Database hacker here. I have dreamed of a filesystem fault injection system like this: a fuse filesystem that just passes through to a real filesystem, but also writes a log of syscalls. Then a test mode that can simulate crashes at various points in the log history, with pages (of some size) flushed at random (or other settings) until fsync is issued and completes. This could be used for recovery testing, to looking for missing fsyncs and torn page resilience.
I've used it so far to find and deterministically reproduce situations where the Haskell compiler and build tools wrote files in non-atomic/non-durable ways that would lead to failures when the machine was hard-rebooted at the wrong time.
Nice!

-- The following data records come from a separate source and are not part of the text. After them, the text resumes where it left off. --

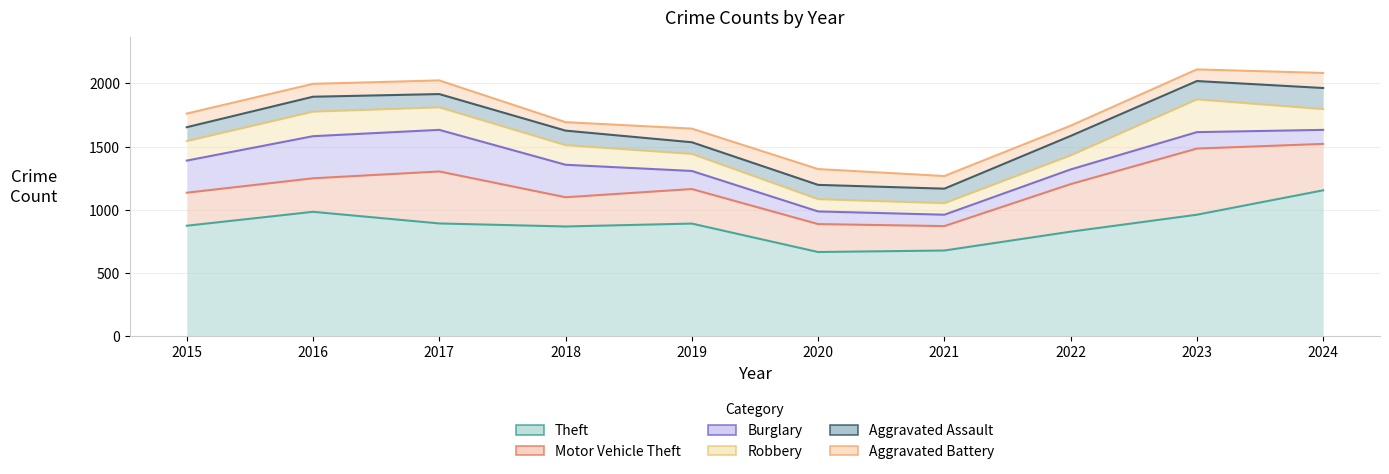

Reading right to left, transcribe all the data shown in this chart.

Theft: 1154	961	827	678	666	891	868	892	984	874
Motor Vehicle Theft: 367	523	376	193	221	273	231	411	265	261
Burglary: 111	130	116	90	100	143	257	329	333	254
Robbery: 164	259	111	91	97	135	155	178	194	154
Aggravated Assault: 167	145	154	115	113	92	115	105	118	110
Aggravated Battery: 119	92	81	100	125	108	67	108	102	108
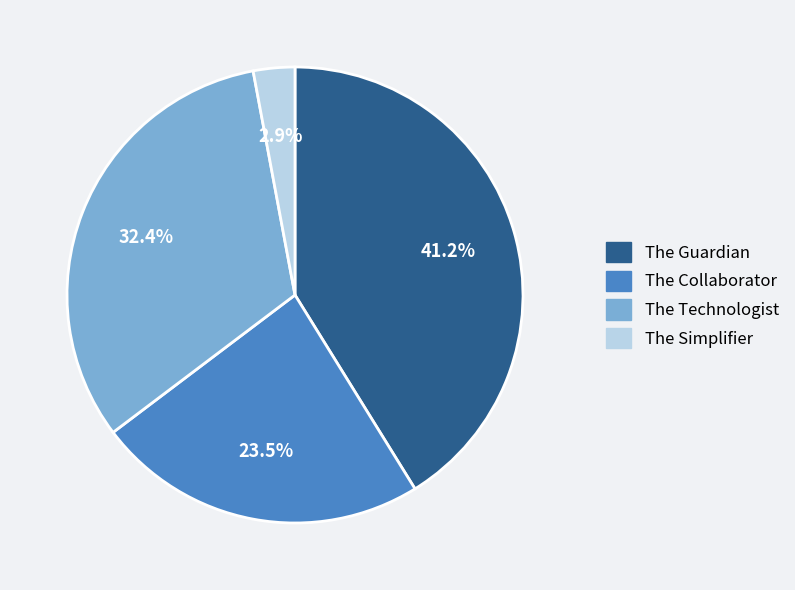

To the nearest percent, what percentage of the pie is The Guardian?

41%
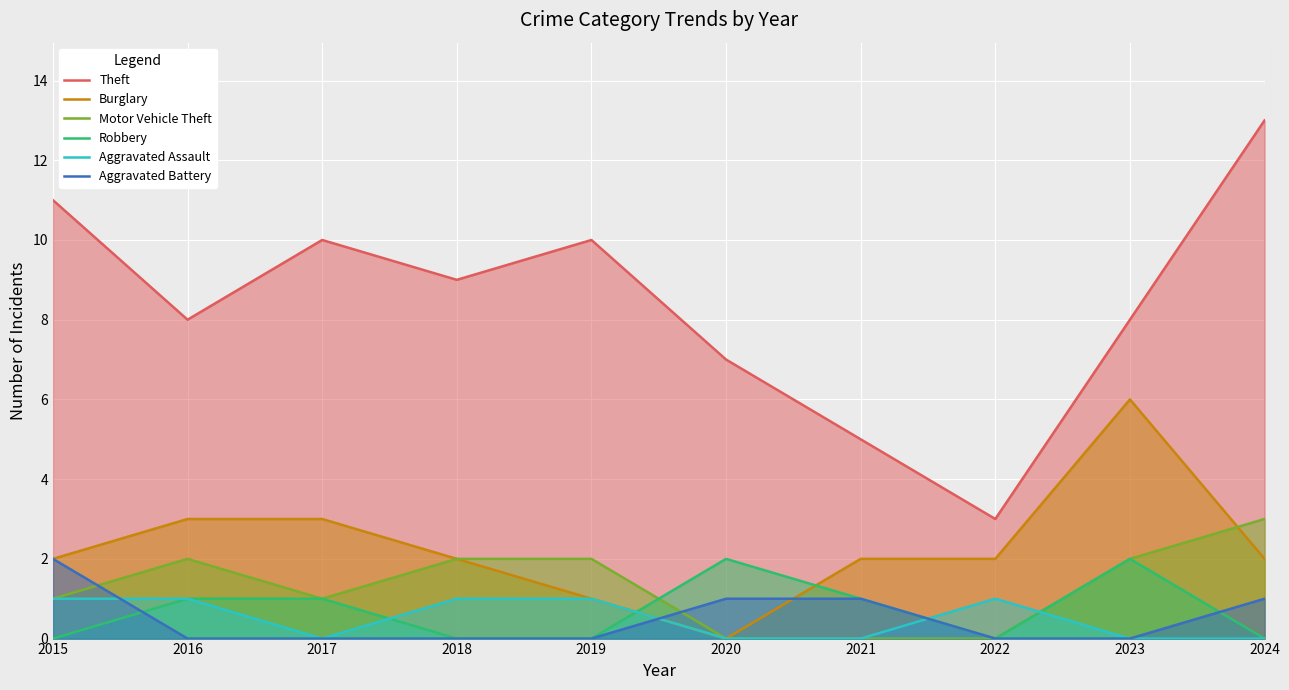

At 2021, list the series in order from largest to smallest.

Theft, Burglary, Robbery, Aggravated Battery, Motor Vehicle Theft, Aggravated Assault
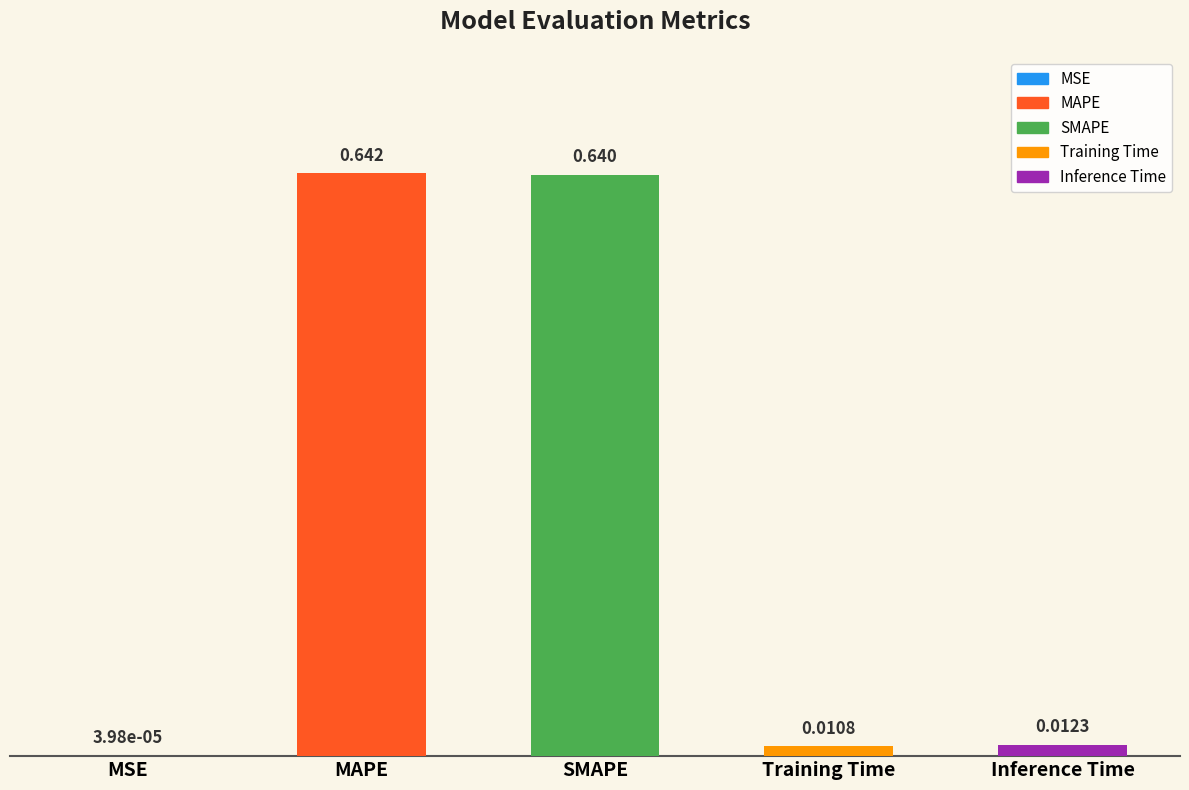

Where is the data nearest to the value 0?

MSE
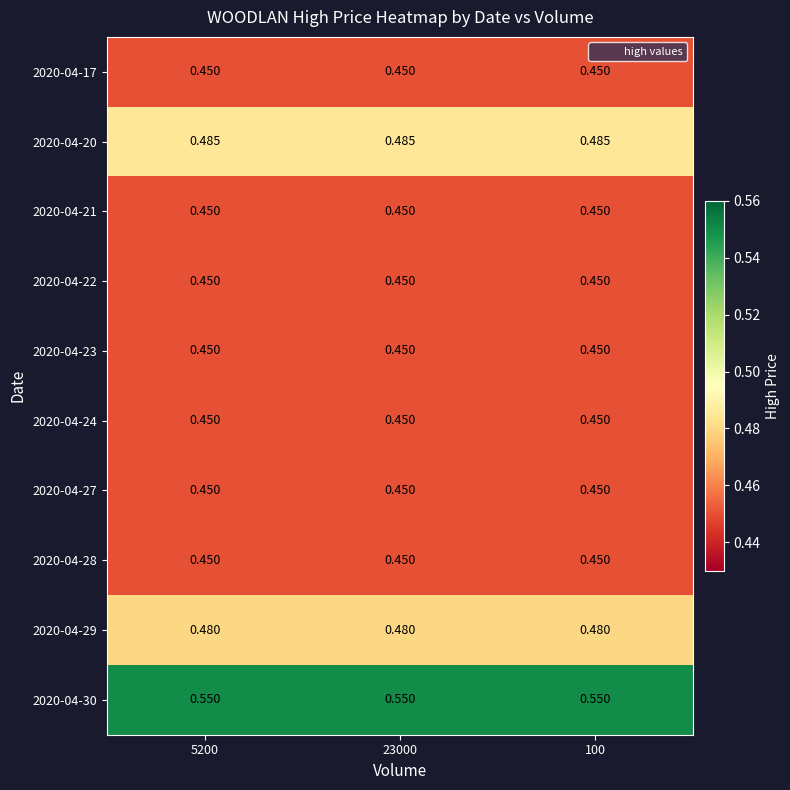

How many data points does each series have?

3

Yeah, syscall interception may be a better way to do this than fuse.
So, the thing I want is the ability to take a log (which probably also has checkpoints in it, I dunno) captured by normal operation of a database, and then run a super long slow test that puts the (fake) filesystem into a state as of various points along that log where some not-yet-fsync'd changes are lost, on a sector-by-sector basis (most systems rely on at least 512 sector pages being atomic, so you'd probably do it at that size). Then you'd test if the database can recover successfully and pass some sanity test at all those points along the log.
People do this kind of testing by pulling the power on busy databases. This would simulate pulling the power at a huge number of times, on a maximally non-forgiving filesystem/hardware (= 512 byte sector atomicity, flushed in random order).
Thank you! Clojure is a natural fit for Jepsen: it has access to broad library support (key for testing lots of different databases), makes data manipulation easy (simplifies writing checkers), and has a good concurrency story (important for a concurrent testing system). It's got reasonable performance and a very expressive language core.
Writing tests is also great! Pick a system you like and dive in. There's a full tutorial (https://github.com/jepsen-io/jepsen/tree/master/doc/tutorial) that walks you through designing and running a test from scratch.